This document is an excerpt from the EUR-Lex website
Document 62001CJ0217
Summary of the Judgment
Summary of the Judgment
1. Procedure — Decision replacing, in the course of the proceedings, the contested decision — Replacement of a decision refusing the reinstallation allowance by a decision granting it but operating a set-off against allowances wrongly received by the applicant — Different subject-matter — Extension of the initial claims for relief and pleadings — Not permitted
2. Appeals — Pleas in law — Plea put forward for the first time in the appeal — Inadmissible — (Rules of Procedure of the Court of Justice, Art. 42(1), first subpara.)
1. An applicant may amend his heads of claim and pleas in law following the replacement by a decision, in the course of the proceedings, of a previous decision with the same subject-matter.

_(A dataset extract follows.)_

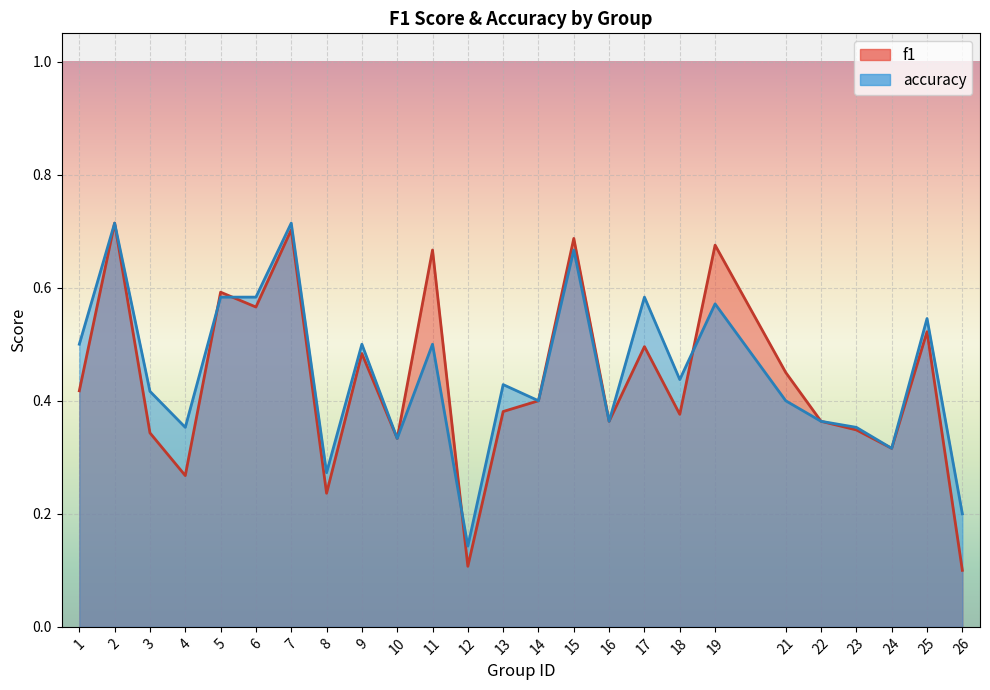

What is the value of the accuracy point at the 2nd from the left?

0.7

That is not the case if the contested decision is one refusing the reinstallation allowance and if, in the course of the proceedings, it is replaced by a decision granting it to the applicant but also requiring him to repay sums wrongly paid to him in respect of the installation allowance. The decision replacing the contested decision does not have the same subject-matter since it establishes a set-off between the amount overpaid to the applicant and that of the sums due to him. It follows therefrom that in such a case the applicant should not be given leave to amend his claims and pleas.
see paras 29-30
2. To allow a party to put forward for the first time before the Court of Justice a plea in law which it has not raised before the Court of First Instance would be to allow it to bring before the former, whose jurisdiction in appeals is limited, a case of wider ambit than that which came before the Court of First Instance. In an appeal the jurisdiction of the Court of Justice is confined to review of the findings of law on the pleas argued before the Court of First Instance.